Problem requirements
Your job is to reproduce all of the data exactly.

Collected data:
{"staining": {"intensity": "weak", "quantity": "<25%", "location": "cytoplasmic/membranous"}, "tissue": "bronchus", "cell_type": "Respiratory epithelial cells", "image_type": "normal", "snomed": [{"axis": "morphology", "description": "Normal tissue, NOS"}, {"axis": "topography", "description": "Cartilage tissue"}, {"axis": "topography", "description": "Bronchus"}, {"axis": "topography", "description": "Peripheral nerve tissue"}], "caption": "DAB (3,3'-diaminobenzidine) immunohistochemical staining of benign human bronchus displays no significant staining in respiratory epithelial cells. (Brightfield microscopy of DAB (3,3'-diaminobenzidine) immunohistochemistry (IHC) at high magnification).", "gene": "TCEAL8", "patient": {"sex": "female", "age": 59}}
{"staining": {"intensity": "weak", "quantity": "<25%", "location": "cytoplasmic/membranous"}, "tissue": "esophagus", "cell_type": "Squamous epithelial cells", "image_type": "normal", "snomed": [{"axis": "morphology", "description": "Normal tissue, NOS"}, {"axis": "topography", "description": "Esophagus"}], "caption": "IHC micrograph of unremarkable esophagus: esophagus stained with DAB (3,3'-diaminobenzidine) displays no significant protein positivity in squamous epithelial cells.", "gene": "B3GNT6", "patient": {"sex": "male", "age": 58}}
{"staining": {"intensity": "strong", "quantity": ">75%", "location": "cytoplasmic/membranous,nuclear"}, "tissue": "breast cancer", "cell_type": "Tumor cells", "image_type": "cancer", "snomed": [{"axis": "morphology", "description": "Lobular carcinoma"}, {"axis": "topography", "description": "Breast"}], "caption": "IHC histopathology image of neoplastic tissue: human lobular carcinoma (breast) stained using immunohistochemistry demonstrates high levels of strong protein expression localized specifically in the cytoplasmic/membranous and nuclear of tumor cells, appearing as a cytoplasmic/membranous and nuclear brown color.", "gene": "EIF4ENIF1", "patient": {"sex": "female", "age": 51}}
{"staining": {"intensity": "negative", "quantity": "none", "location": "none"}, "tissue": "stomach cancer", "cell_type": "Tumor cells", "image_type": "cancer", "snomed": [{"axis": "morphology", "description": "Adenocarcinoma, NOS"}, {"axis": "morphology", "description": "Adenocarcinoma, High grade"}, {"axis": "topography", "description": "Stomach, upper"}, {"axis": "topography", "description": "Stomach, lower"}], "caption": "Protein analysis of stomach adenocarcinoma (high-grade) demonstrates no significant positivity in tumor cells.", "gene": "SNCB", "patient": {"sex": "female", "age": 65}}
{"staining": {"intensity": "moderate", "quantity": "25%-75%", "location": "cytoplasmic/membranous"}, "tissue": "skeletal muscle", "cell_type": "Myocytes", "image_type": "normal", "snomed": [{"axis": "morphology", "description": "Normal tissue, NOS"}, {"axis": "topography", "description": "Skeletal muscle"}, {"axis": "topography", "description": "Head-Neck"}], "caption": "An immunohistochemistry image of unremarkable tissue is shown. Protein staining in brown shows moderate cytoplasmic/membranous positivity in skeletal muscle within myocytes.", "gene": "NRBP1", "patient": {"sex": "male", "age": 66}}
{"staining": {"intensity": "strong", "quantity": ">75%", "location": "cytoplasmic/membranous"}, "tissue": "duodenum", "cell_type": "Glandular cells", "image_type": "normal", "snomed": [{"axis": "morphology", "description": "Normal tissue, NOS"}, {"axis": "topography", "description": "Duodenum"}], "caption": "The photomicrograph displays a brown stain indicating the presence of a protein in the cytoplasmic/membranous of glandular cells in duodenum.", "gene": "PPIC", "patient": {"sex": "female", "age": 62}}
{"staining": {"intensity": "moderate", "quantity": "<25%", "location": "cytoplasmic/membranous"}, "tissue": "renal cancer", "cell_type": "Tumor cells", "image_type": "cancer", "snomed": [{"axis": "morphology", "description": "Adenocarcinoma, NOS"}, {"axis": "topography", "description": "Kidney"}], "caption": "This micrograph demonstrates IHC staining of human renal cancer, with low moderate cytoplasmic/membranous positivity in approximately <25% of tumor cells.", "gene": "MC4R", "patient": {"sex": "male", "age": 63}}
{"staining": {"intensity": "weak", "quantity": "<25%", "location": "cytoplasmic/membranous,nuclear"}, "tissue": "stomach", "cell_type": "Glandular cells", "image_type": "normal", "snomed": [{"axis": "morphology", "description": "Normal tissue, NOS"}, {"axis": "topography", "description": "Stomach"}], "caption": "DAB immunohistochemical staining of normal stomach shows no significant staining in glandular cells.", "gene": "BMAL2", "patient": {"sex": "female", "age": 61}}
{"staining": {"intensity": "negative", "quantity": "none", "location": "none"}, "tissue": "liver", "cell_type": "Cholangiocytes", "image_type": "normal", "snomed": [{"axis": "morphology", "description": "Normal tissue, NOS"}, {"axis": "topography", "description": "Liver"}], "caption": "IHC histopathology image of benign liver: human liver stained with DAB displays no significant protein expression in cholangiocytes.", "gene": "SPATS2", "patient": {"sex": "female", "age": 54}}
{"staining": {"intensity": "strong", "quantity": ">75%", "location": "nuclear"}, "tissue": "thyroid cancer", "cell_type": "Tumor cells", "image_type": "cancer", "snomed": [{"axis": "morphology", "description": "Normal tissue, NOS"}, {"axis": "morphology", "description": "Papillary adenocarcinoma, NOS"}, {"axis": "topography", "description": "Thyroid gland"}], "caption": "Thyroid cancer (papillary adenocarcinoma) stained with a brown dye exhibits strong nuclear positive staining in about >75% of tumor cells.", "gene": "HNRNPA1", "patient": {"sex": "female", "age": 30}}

Written reply
{"staining": {"intensity": "weak", "quantity": "<25%", "location": "cytoplasmic/membranous"}, "tissue": "bronchus", "cell_type": "Respiratory epithelial cells", "image_type": "normal", "snomed": [{"axis": "morphology", "description": "Normal tissue, NOS"}, {"axis": "topography", "description": "Cartilage tissue"}, {"axis": "topography", "description": "Bronchus"}, {"axis": "topography", "description": "Peripheral nerve tissue"}], "caption": "DAB (3,3'-diaminobenzidine) immunohistochemical staining of benign human bronchus displays no significant staining in respiratory epithelial cells. (Brightfield microscopy of DAB (3,3'-diaminobenzidine) immunohistochemistry (IHC) at high magnification).", "gene": "TCEAL8", "patient": {"sex": "female", "age": 59}}
{"staining": {"intensity": "weak", "quantity": "<25%", "location": "cytoplasmic/membranous"}, "tissue": "esophagus", "cell_type": "Squamous epithelial cells", "image_type": "normal", "snomed": [{"axis": "morphology", "description": "Normal tissue, NOS"}, {"axis": "topography", "description": "Esophagus"}], "caption": "IHC micrograph of unremarkable esophagus: esophagus stained with DAB (3,3'-diaminobenzidine) displays no significant protein positivity in squamous epithelial cells.", "gene": "B3GNT6", "patient": {"sex": "male", "age": 58}}
{"staining": {"intensity": "strong", "quantity": ">75%", "location": "cytoplasmic/membranous,nuclear"}, "tissue": "breast cancer", "cell_type": "Tumor cells", "image_type": "cancer", "snomed": [{"axis": "morphology", "description": "Lobular carcinoma"}, {"axis": "topography", "description": "Breast"}], "caption": "IHC histopathology image of neoplastic tissue: human lobular carcinoma (breast) stained using immunohistochemistry demonstrates high levels of strong protein expression localized specifically in the cytoplasmic/membranous and nuclear of tumor cells, appearing as a cytoplasmic/membranous and nuclear brown color.", "gene": "EIF4ENIF1", "patient": {"sex": "female", "age": 51}}
{"staining": {"intensity": "negative", "quantity": "none", "location": "none"}, "tissue": "stomach cancer", "cell_type": "Tumor cells", "image_type": "cancer", "snomed": [{"axis": "morphology", "description": "Adenocarcinoma, NOS"}, {"axis": "morphology", "description": "Adenocarcinoma, High grade"}, {"axis": "topography", "description": "Stomach, upper"}, {"axis": "topography", "description": "Stomach, lower"}], "caption": "Protein analysis of stomach adenocarcinoma (high-grade) demonstrates no significant positivity in tumor cells.", "gene": "SNCB", "patient": {"sex": "female", "age": 65}}
{"staining": {"intensity": "moderate", "quantity": "25%-75%", "location": "cytoplasmic/membranous"}, "tissue": "skeletal muscle", "cell_type": "Myocytes", "image_type": "normal", "snomed": [{"axis": "morphology", "description": "Normal tissue, NOS"}, {"axis": "topography", "description": "Skeletal muscle"}, {"axis": "topography", "description": "Head-Neck"}], "caption": "An immunohistochemistry image of unremarkable tissue is shown. Protein staining in brown shows moderate cytoplasmic/membranous positivity in skeletal muscle within myocytes.", "gene": "NRBP1", "patient": {"sex": "male", "age": 66}}
{"staining": {"intensity": "strong", "quantity": ">75%", "location": "cytoplasmic/membranous"}, "tissue": "duodenum", "cell_type": "Glandular cells", "image_type": "normal", "snomed": [{"axis": "morphology", "description": "Normal tissue, NOS"}, {"axis": "topography", "description": "Duodenum"}], "caption": "The photomicrograph displays a brown stain indicating the presence of a protein in the cytoplasmic/membranous of glandular cells in duodenum.", "gene": "PPIC", "patient": {"sex": "female", "age": 62}}
{"staining": {"intensity": "moderate", "quantity": "<25%", "location": "cytoplasmic/membranous"}, "tissue": "renal cancer", "cell_type": "Tumor cells", "image_type": "cancer", "snomed": [{"axis": "morphology", "description": "Adenocarcinoma, NOS"}, {"axis": "topography", "description": "Kidney"}], "caption": "This micrograph demonstrates IHC staining of human renal cancer, with low moderate cytoplasmic/membranous positivity in approximately <25% of tumor cells.", "gene": "MC4R", "patient": {"sex": "male", "age": 63}}
{"staining": {"intensity": "weak", "quantity": "<25%", "location": "cytoplasmic/membranous,nuclear"}, "tissue": "stomach", "cell_type": "Glandular cells", "image_type": "normal", "snomed": [{"axis": "morphology", "description": "Normal tissue, NOS"}, {"axis": "topography", "description": "Stomach"}], "caption": "DAB immunohistochemical staining of normal stomach shows no significant staining in glandular cells.", "gene": "BMAL2", "patient": {"sex": "female", "age": 61}}
{"staining": {"intensity": "negative", "quantity": "none", "location": "none"}, "tissue": "liver", "cell_type": "Cholangiocytes", "image_type": "normal", "snomed": [{"axis": "morphology", "description": "Normal tissue, NOS"}, {"axis": "topography", "description": "Liver"}], "caption": "IHC histopathology image of benign liver: human liver stained with DAB displays no significant protein expression in cholangiocytes.", "gene": "SPATS2", "patient": {"sex": "female", "age": 54}}
{"staining": {"intensity": "strong", "quantity": ">75%", "location": "nuclear"}, "tissue": "thyroid cancer", "cell_type": "Tumor cells", "image_type": "cancer", "snomed": [{"axis": "morphology", "description": "Normal tissue, NOS"}, {"axis": "morphology", "description": "Papillary adenocarcinoma, NOS"}, {"axis": "topography", "description": "Thyroid gland"}], "caption": "Thyroid cancer (papillary adenocarcinoma) stained with a brown dye exhibits strong nuclear positive staining in about >75% of tumor cells.", "gene": "HNRNPA1", "patient": {"sex": "female", "age": 30}}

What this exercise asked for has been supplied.